Dall’ultimo aggiornamento del Barometro CRIF emerge anche un notevole incremento dell’importo medio richiesto (+61,9%), che nel primo trimestre dell’anno si è attestato a 111.997 Euro. Per quanto riguarda le Imprese individuali, che rappresentano la spina dorsale del tessuto economico e produttivo nazionale, le richieste di credito hanno visto un importo medio pari a 41.655 Euro (+44,5% rispetto al corrispondente periodo 2020). L’incidenza dello scaglione fino ai 20.000 Euro arriva a spiegare il 61,5% del totale. Per quanto riguarda le Società di Capitali, invece, l’importo medio richiesto ammonta a 150.212 Euro, segnando un incremento percentuale pari a +60,5%. Nello specifico, oltre la metà delle richieste presenta un importo superiore ai 20.000 Euro.

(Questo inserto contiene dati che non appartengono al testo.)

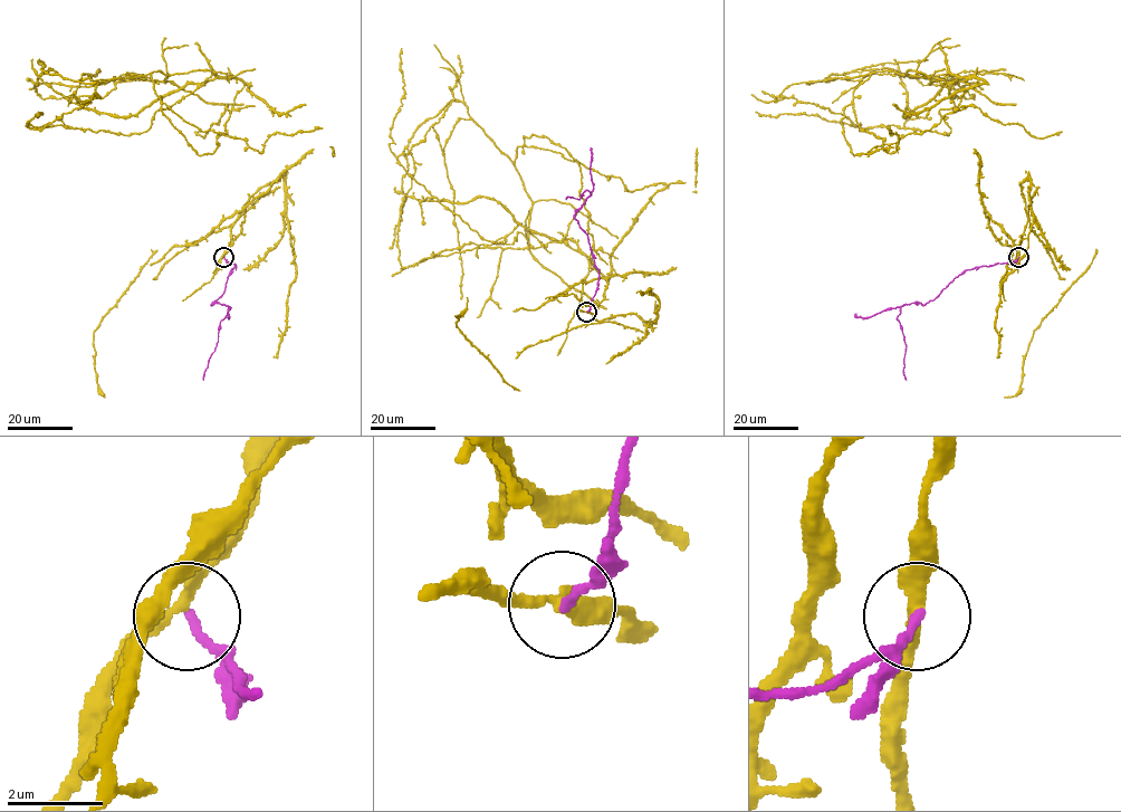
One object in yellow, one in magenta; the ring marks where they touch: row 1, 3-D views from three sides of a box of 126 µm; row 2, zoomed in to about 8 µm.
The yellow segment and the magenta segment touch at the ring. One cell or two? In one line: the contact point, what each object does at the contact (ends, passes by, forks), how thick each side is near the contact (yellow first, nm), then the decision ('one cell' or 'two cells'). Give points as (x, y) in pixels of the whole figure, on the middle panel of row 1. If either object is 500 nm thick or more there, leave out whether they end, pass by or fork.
at (586, 312); yellow passes by; magenta ends there; 260 nm thick on the yellow side, 190 nm on the other; two cells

A livello regionale, nel primo trimestre del 2021 si registrano incrementi particolarmente significativi delle richieste di credito soprattutto in Sicilia (+47,8%), Campania (+44,2%) e Lazio (+44,1%), mentre il rimbalzo della domanda è stato più contenuto nelle Marche (+6,0%) e in Toscana (+11,4%). Il Trentino-Alto Adige, invece, è la regione caratterizzata dall’importo medio più elevato (€133.336), seguita da Lazio (€107.351) e Lombardia (€106.785). All’opposto, l’ammontare più basso è stato riscontrato in Valle D’Aosta (€45.174), Sicilia (€55.279) e Sardegna (€57.099).